The Invisibility Revolution

Invisibility, it is just the beginning...

Posted December 16, 2013 by Melissa Pandika

"While science has gone Hollywood with Gravity and The Big Bang Theory, Hollywood has also gone science. When Harry Potter first donned his invisibility cloak, physicists around the world famously embarked on a quest to engineer the magical fabric. But invisibility cloaks are just the beginning. Scientists are designing many other materials that are allowing them to make the leap from reel to real.

These so-called metamaterials are built from tiny metal or plastic structures arranged in precise patterns, which give them weird properties that aren’t seen in natural materials. Some metamaterials bend electromagnetic waves around objects, which can render them invisible to not only the naked eye but also to radar and sonar. Some metamaterials have unusual mechanical properties that allow them to “remember” their original shape, while others stretch when they’re compressed, and vice versa.

Invisibility cloaks have obvious military applications, but metamaterials also hold promise for drug delivery, energy-efficient power, improved cell phone signal strength and many other commercial uses. Metamaterial products could become mainstream within the decade, researchers say.

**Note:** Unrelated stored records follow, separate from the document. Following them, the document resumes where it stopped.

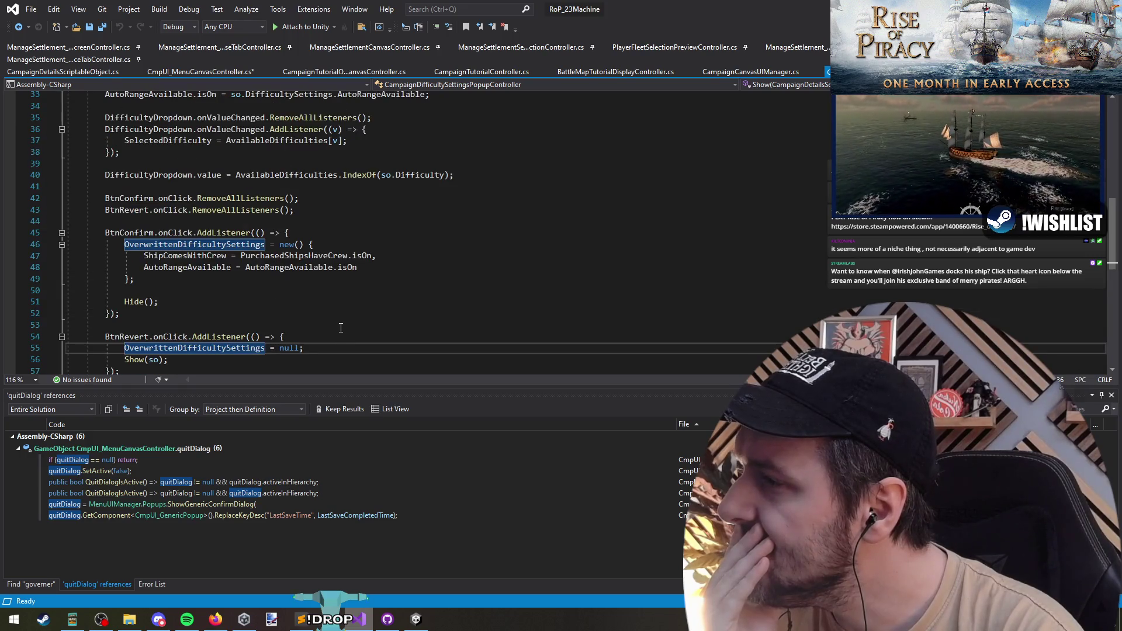
double_click(177, 245)
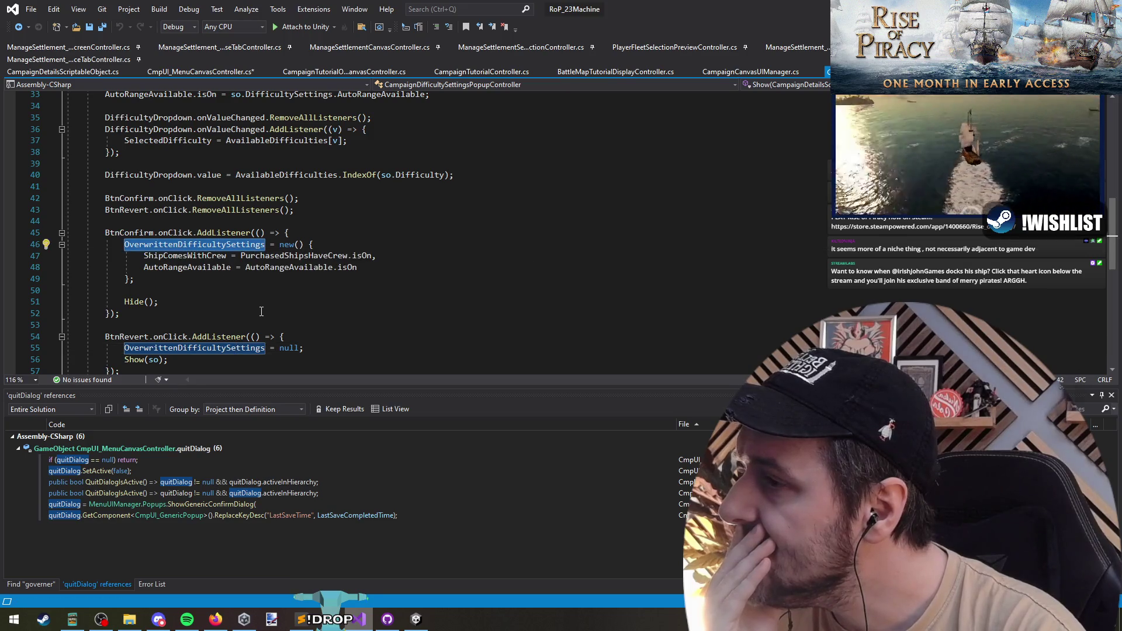
scroll(321, 311, "up", 2)
scroll(322, 310, "up", 1)
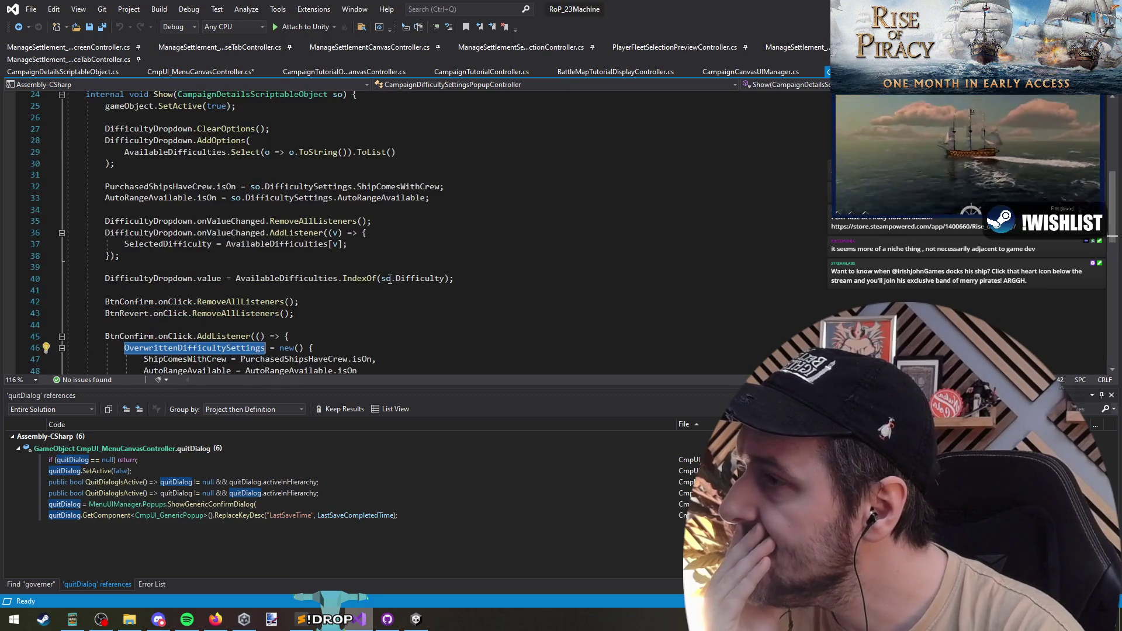
scroll(378, 269, "up", 2)
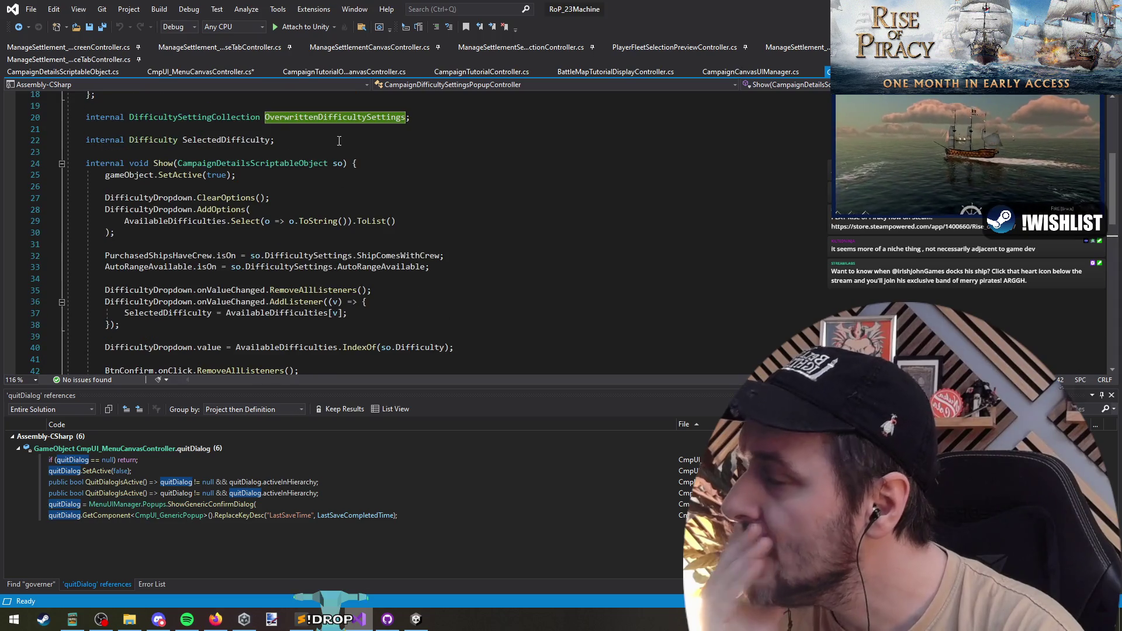
left_click(338, 164)
scroll(513, 220, "down", 3)
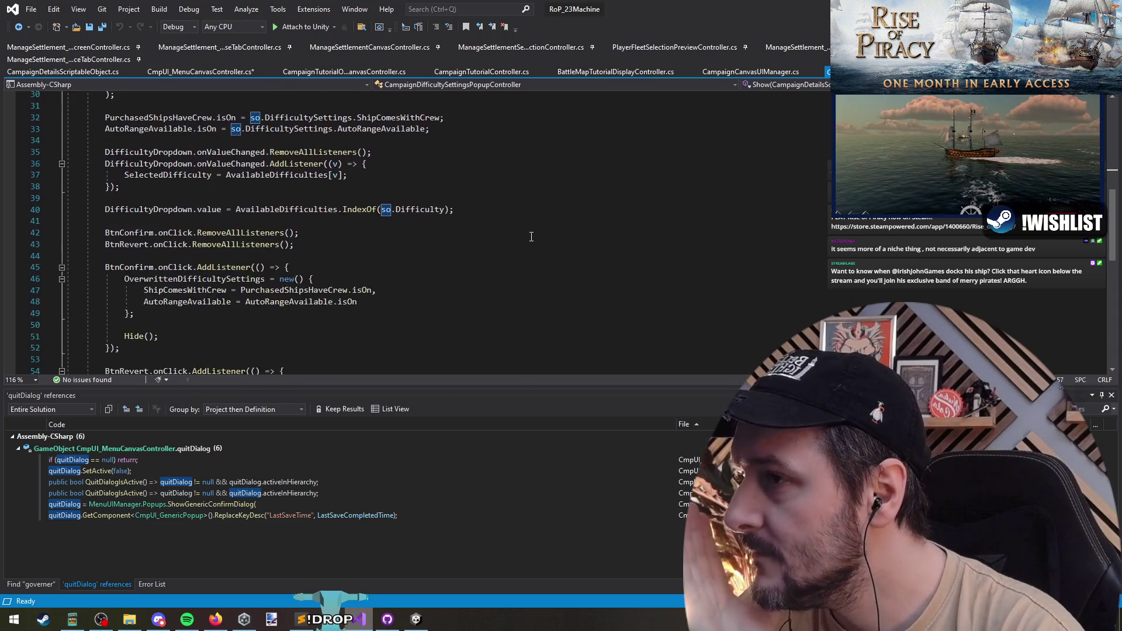
scroll(385, 220, "down", 1)
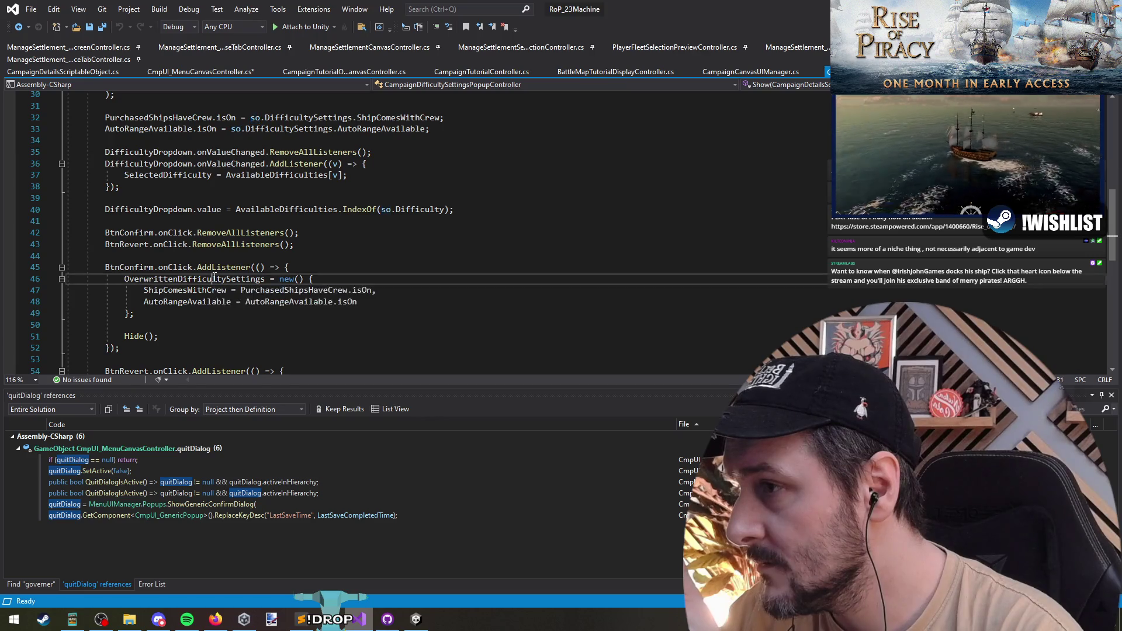
left_click(214, 279, "ctrl")
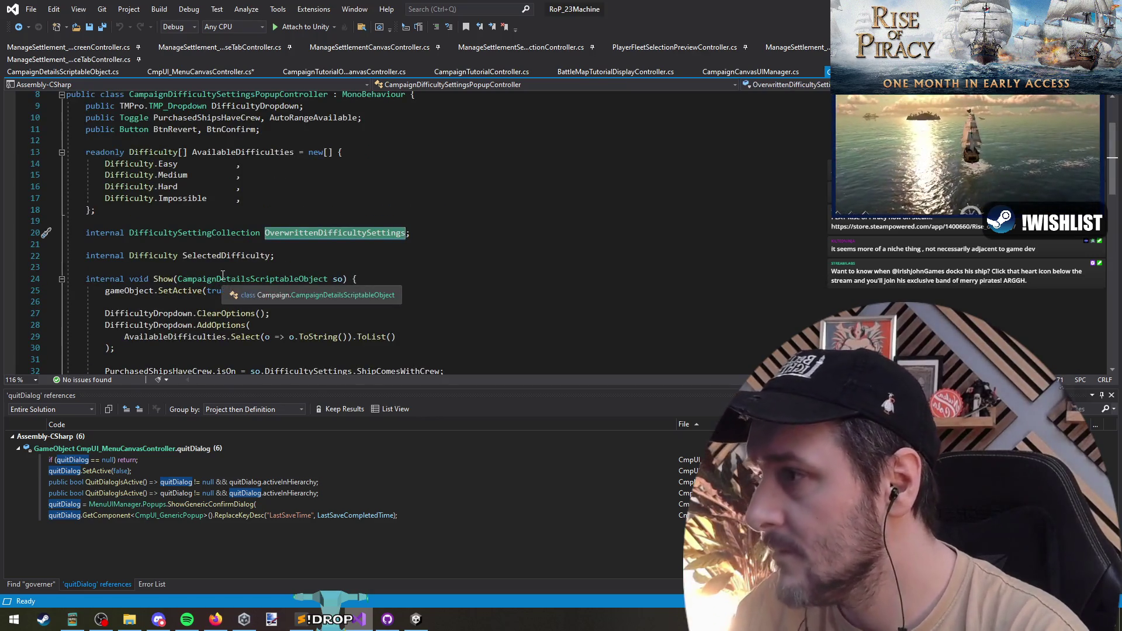
left_click(219, 232, "ctrl")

“The application of metamaterials will bring in a whole new era of next-generation materials research,” said Dan Luo, a professor of biological and environmental engineering at Cornell University.

Physicist David Smith and his colleagues at UC San Diego unveiled the first metamaterial in 2000 — an array of tiny copper wires and rings that deflected microwave beams. Since microwave scanners detect objects when microwaves bounce off them and hit the sensors, the material remained undetected by the scanner. The technology raised hopes for fabricating an invisibility cloak, since we detect objects similarly when light reflects off them and reaches our eyes.

Last November, researchers from Duke University reported designing an invisibility cloak that can hide a 7.5-centimeter cylinder, while Nanyang Technological University scientists have shielded a cat and goldfish using cloaking devices made from conventional materials rather than metamaterials. But these cloaks work only in a single 2-D plane, so the object is hidden only to those looking from a certain direction."